With green hydrogen production in its infancy, the world is watching as projects come online and production forecasts are put to the test. Recently, news surfaced that Sinopec’s 260MW Kuqa facility in China, one of the world’s largest green hydrogen production facilities, is unable to manufacture hydrogen at previously predicted quantities. All three of the electrolyzers (supplied by different manufacturers) are currently hampered by safety issues related to renewable-energy fluctuations. These safety issues are causing the electrolyzers to shut down frequently, reducing production efficiency and potentially increasing wear and tear on equipment.
Notably, batteries don’t appear to be a part of the Kuqa facility’s configuration. Had batteries been included, it’s possible some of these safety issues could have been avoided. Pairing solar PV energy with battery storage offers solutions to several of the problems identified at the Kuqa facility, and is an approach recommended for green hydrogen production in this study.
During our own analysis, PXiSE Energy Solutions found that solar PV power paired directly with an electrolyzer could be made to work through conservative solar scheduling and curtailment practices. However, this was at the expense of wasted power which could otherwise be utilized if a battery energy storage system (BESS) was in place. Modeling indicated that power smoothing capabilities, which would kick in whenever solar PV intermittency was detected, would enable the electrolyzer to start up as soon as (or slightly before) solar PV production began, keep the electrolyzer running through variable solar PV production times, and would result in a 20% improvement in usable MWh over a system without a BESS. Furthermore, during highly variable solar production, a 70% improvement in usable MWh could be achieved over a system without a BESS due to avoided power dips and shutdowns when solar production nosedives.
In summary, including a BESS enabled:
- The electrolyzer to start when solar PV production begins
- Variable solar PV production to be firmed, resulting in a consistent electrolyzer power schedule
- A reduction in the number of electrolyzer start/stops
- A reduction in solar curtailment
- An increase in power availability leading to improved hydrogen production uptime
Additionally, including a BESS was deemed beneficial for grid-connected configurations as the BESS could help with the economics of power import/export from and to the grid by timing such transactions when they’re most beneficial to the plant in relation to electricity pricing structures.

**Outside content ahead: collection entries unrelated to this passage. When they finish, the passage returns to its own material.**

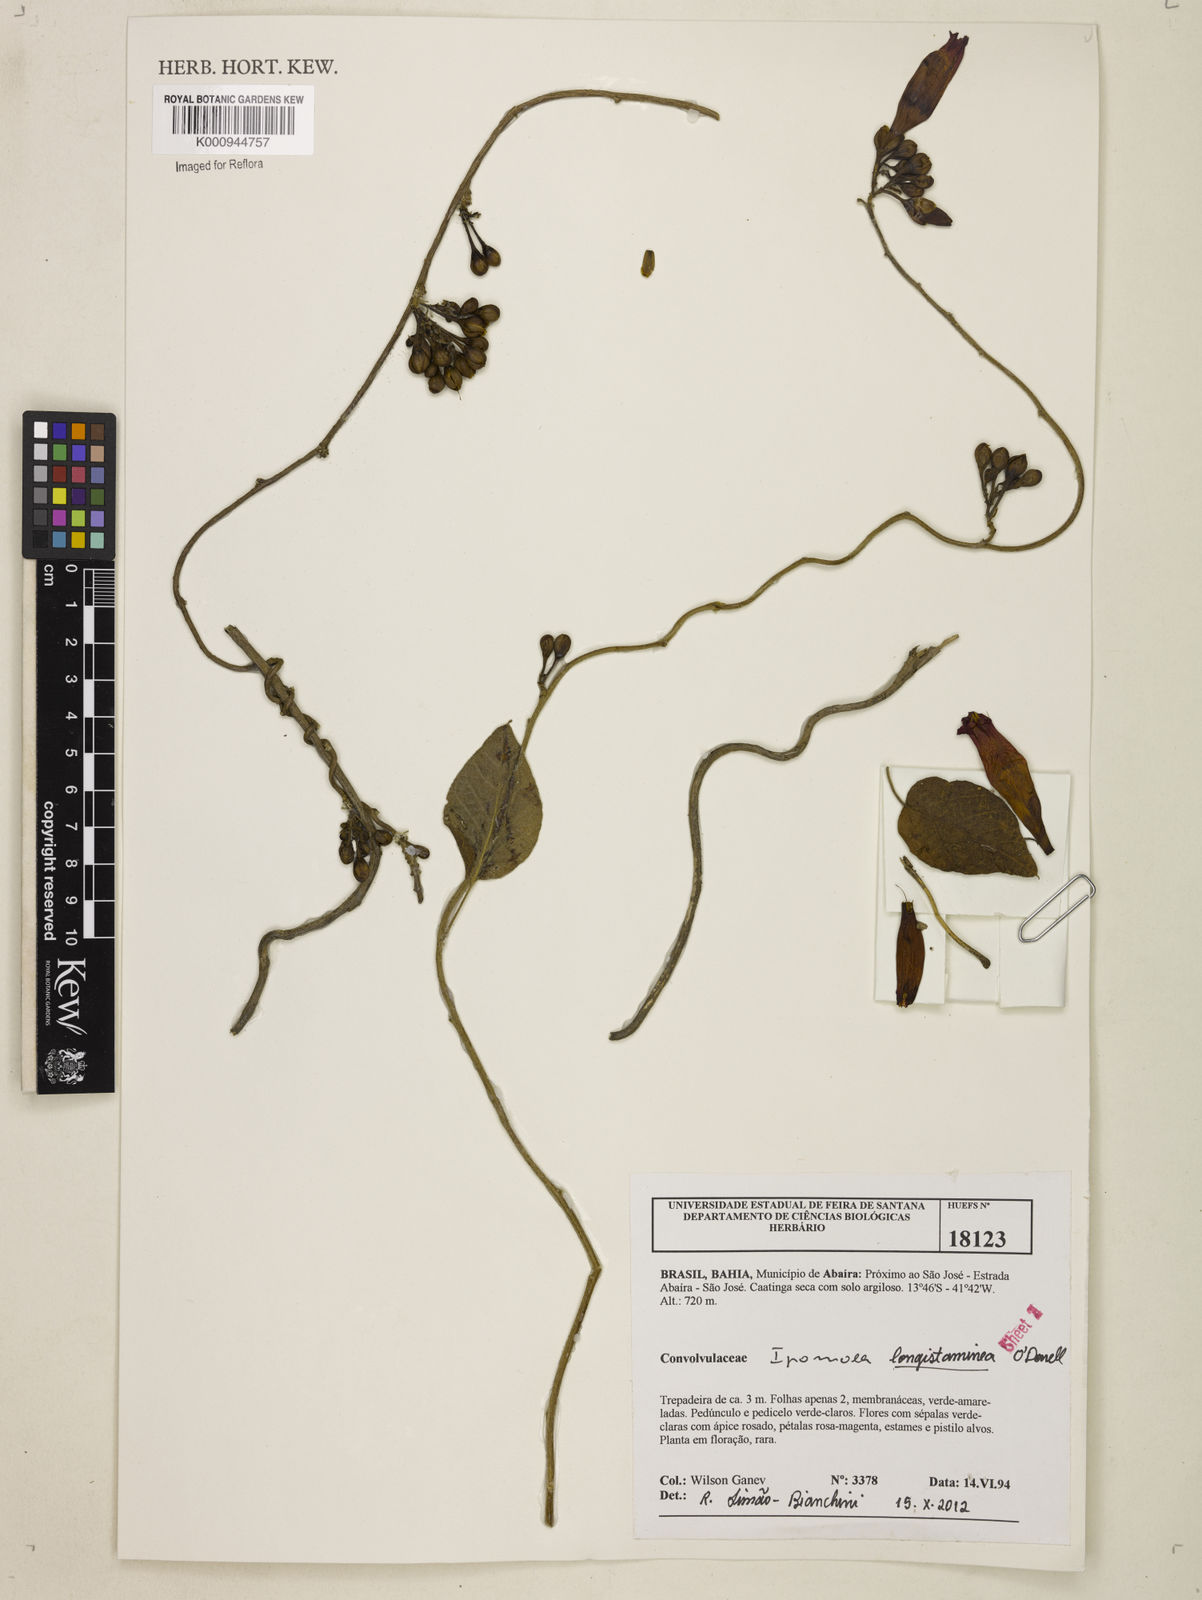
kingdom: Plantae
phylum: Tracheophyta
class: Magnoliopsida
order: Solanales
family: Convolvulaceae
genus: Ipomoea
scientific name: Ipomoea longistaminea
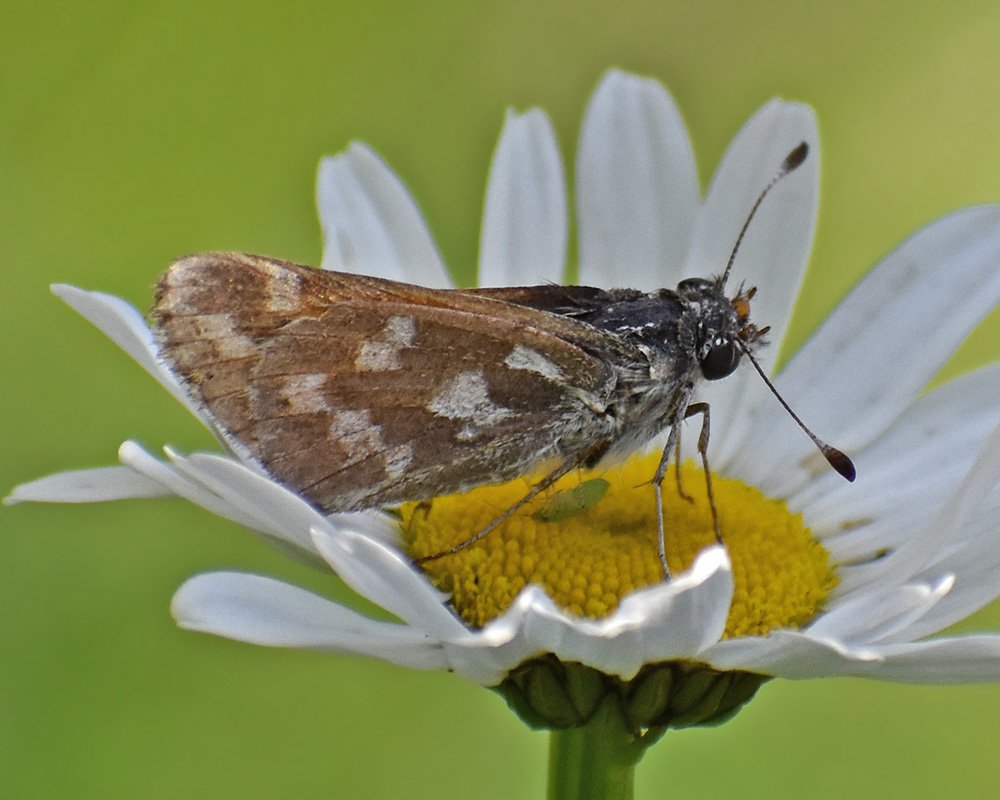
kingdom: Animalia
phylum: Arthropoda
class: Insecta
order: Lepidoptera
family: Hesperiidae
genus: Hesperia
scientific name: Hesperia juba
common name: Juba Skipper
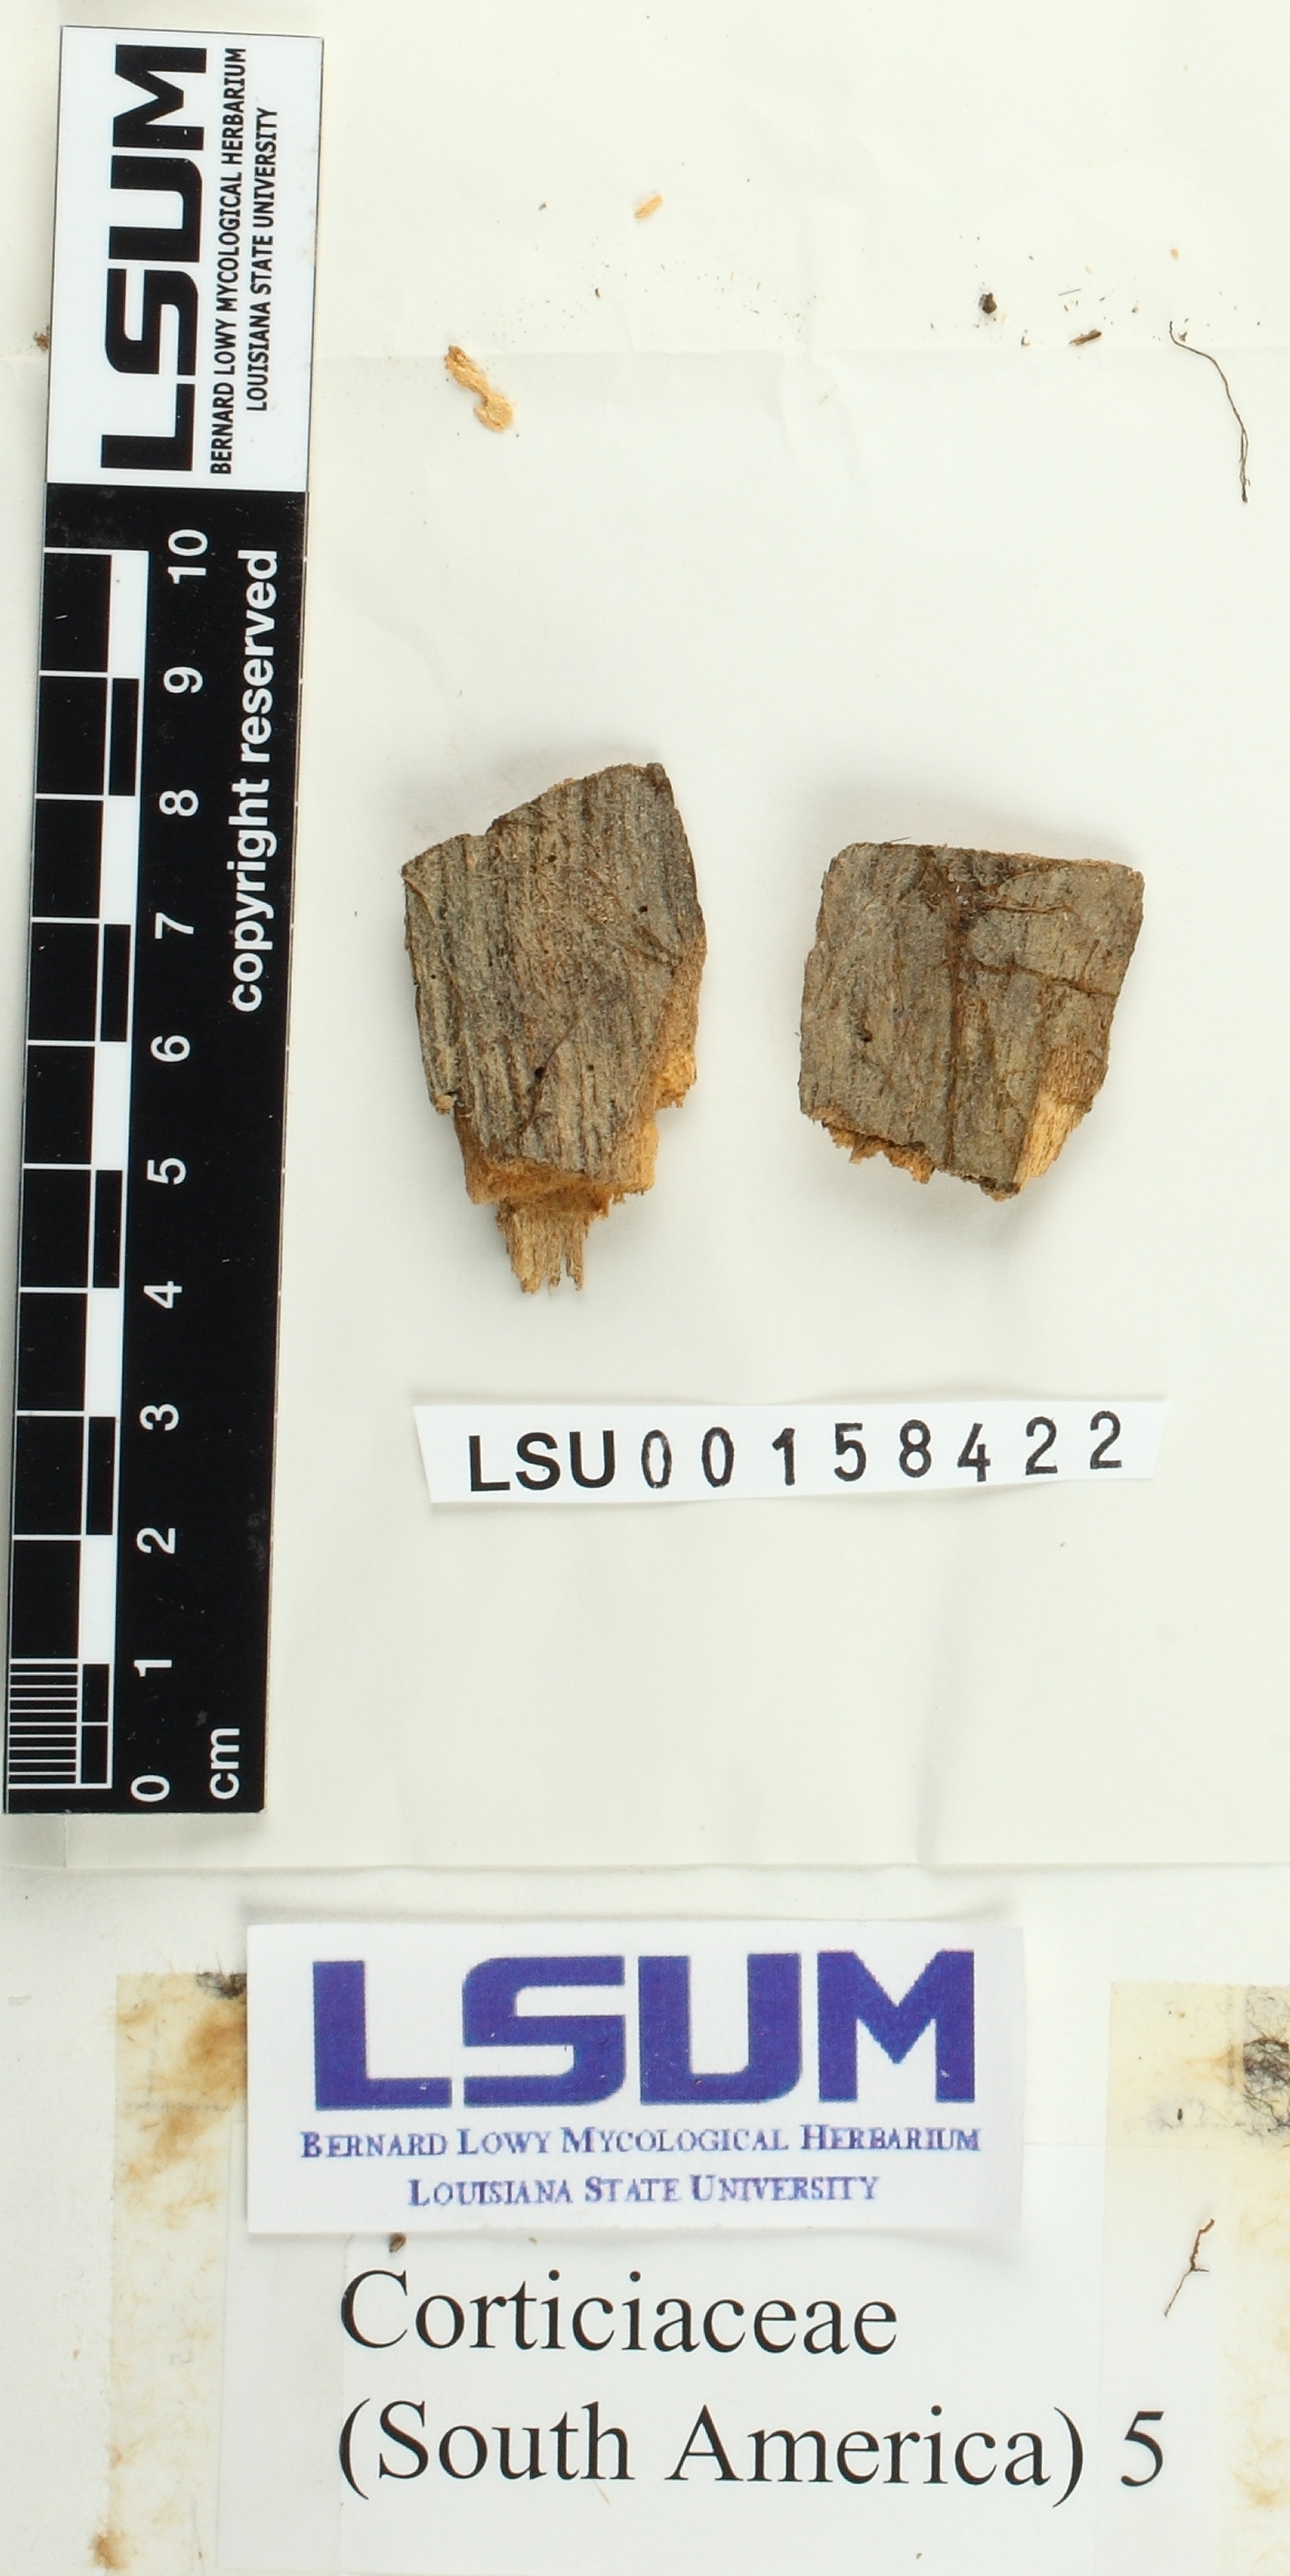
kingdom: Fungi
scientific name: Fungi
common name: Fungi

In the simulated analysis depicted in the graph above, fluctuating solar PV production is matched by an inverse power schedule of the BESS. As solar PV production drops, the BESS dispatches power to maintain the electrolyzer power schedule within its operating power constraints. The electrolyzer runs at its maximum possible output the entire time solar PV power is available. Since there is no solar curtailment, all available solar power is used to feed the hydrogen production process and no solar power is wasted.
In the same simulated analysis conducted without use of a BESS, the electrolyzer power profile is diminished due to solar PV power dropping below the minimum operating power constraints, requiring the electrolyzer to shut down. Even though solar PV power rebounds, the electrolyzer power profile cannot follow it immediately due to cold start ramp rates and minimum off time between shut down and startup.
Implications related to the Kuqa facility
At the Kuqa facility in China, one of the issues is that the electrolyzers fail when they are powered at only 30%. As a fix, the facility is planning to shut down electrolyzers when power supplies are unable to meet at least 50% of all three of the electrolyzers’ power requirements. While that may avert safety failures, the increased frequency of start/stops on the systems could increase the wear and tear on the units, shortening their lifespan or increasing their maintenance needs. Plus, there’s an obvious loss of production while the system is shut down. As noted in the analysis above, battery storage could help reduce the quantity of start/stops by firming power when solar PV production dips below the 50% requirement.
Without a battery to boost power supply when solar PV production dips, Kuqa must rely on importing wind power from the grid if they want to avoid shutdowns related to insufficient power supply. But buying wind power from the grid will increase hydrogen production costs, so it is likely that tactic will be avoided if possible. Here again, a battery could help by maximizing PV self-consumption by firming the power within the electrolyzers’ operating constraints, thus maintaining full production when the sun is shining and avoiding curtailment and unnecessary process shutdowns due to solar intermittency.
Oftentimes, the decision to not install a BESS is driven by a belief that the payback or return-on-investment (ROI) isn’t there, but understanding the true value of a BESS for green hydrogen production is a complex calculation that needs to include the added economics of increased hydrogen production from on-site renewables, more consistent production uptime, and the avoided costs of importing energy. When these benefits are combined, it may turn out that the cost of the BESS is the wisest investment when it comes to improving the economics of the green hydrogen plant.